* **Task objective**
Write out each record exactly as given, but do not include the pictures.
**** Data shown
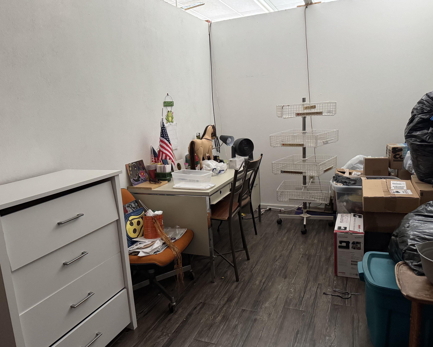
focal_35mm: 26
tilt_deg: -11.6
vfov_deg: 54.9
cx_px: 209
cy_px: 175
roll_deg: +3.6
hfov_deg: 66.0
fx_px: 333
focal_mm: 6.76
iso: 800
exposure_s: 1/60
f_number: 1.78
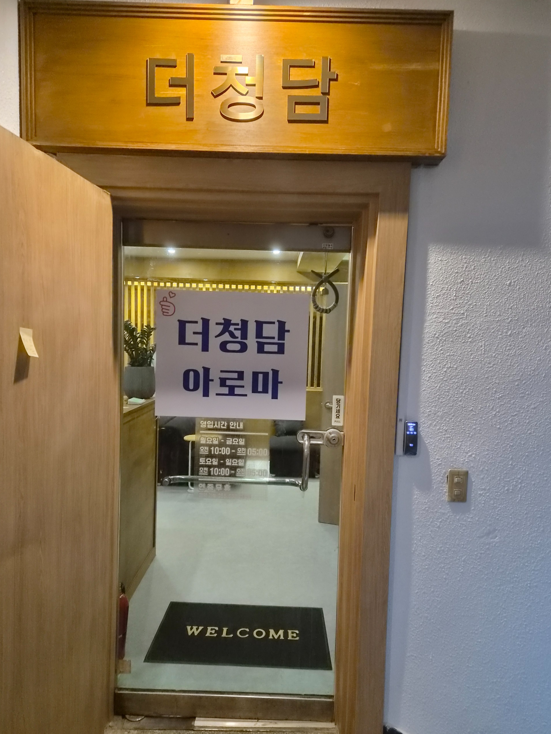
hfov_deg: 56.8
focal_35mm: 24
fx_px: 509
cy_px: 375
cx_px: 265
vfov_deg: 71.6
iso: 640
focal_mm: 5.4
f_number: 1.8
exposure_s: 1/120
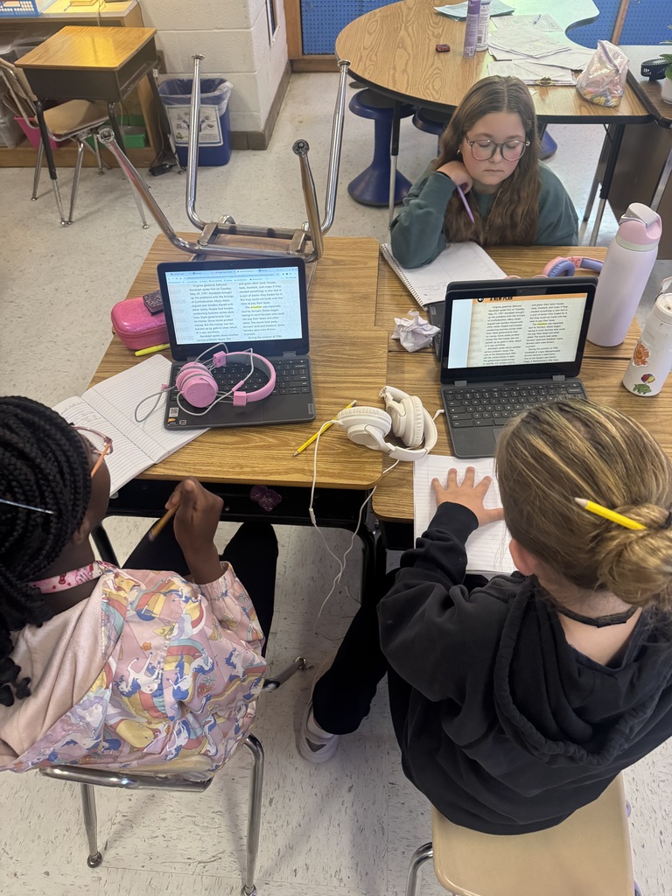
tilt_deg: -47.9
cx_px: 336
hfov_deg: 56.8
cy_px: 448
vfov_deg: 71.6
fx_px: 621
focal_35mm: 24
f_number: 1.78
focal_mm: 6.76
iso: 500
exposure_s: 1/60
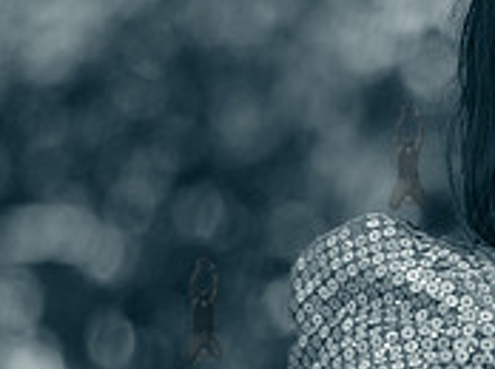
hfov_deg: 4.8
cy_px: 292
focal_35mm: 411
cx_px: 777
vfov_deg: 3.6
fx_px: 5869
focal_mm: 112
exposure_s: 1/2500
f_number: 2.8
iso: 200
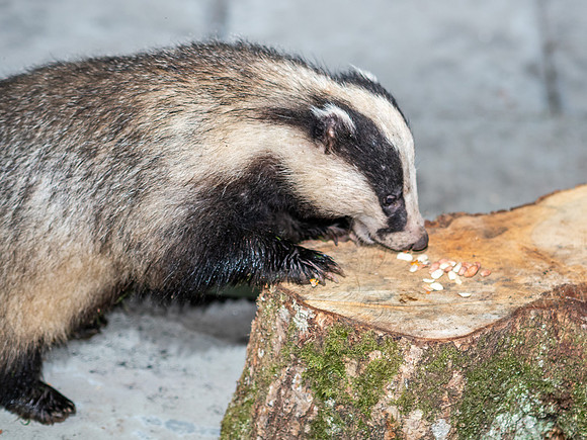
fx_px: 1980
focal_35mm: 117
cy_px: 176
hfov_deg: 16.8
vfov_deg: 12.7
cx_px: 381
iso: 400
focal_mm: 45
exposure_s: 1/160
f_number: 1.8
********
* **Answer space**
focal_35mm: 26
tilt_deg: -11.6
vfov_deg: 54.9
cx_px: 209
cy_px: 175
roll_deg: +3.6
hfov_deg: 66.0
fx_px: 333
focal_mm: 6.76
iso: 800
exposure_s: 1/60
f_number: 1.78
hfov_deg: 56.8
focal_35mm: 24
fx_px: 509
cy_px: 375
cx_px: 265
vfov_deg: 71.6
iso: 640
focal_mm: 5.4
f_number: 1.8
exposure_s: 1/120
tilt_deg: -47.9
cx_px: 336
hfov_deg: 56.8
cy_px: 448
vfov_deg: 71.6
fx_px: 621
focal_35mm: 24
f_number: 1.78
focal_mm: 6.76
iso: 500
exposure_s: 1/60
hfov_deg: 4.8
cy_px: 292
focal_35mm: 411
cx_px: 777
vfov_deg: 3.6
fx_px: 5869
focal_mm: 112
exposure_s: 1/2500
f_number: 2.8
iso: 200
fx_px: 1980
focal_35mm: 117
cy_px: 176
hfov_deg: 16.8
vfov_deg: 12.7
cx_px: 381
iso: 400
focal_mm: 45
exposure_s: 1/160
f_number: 1.8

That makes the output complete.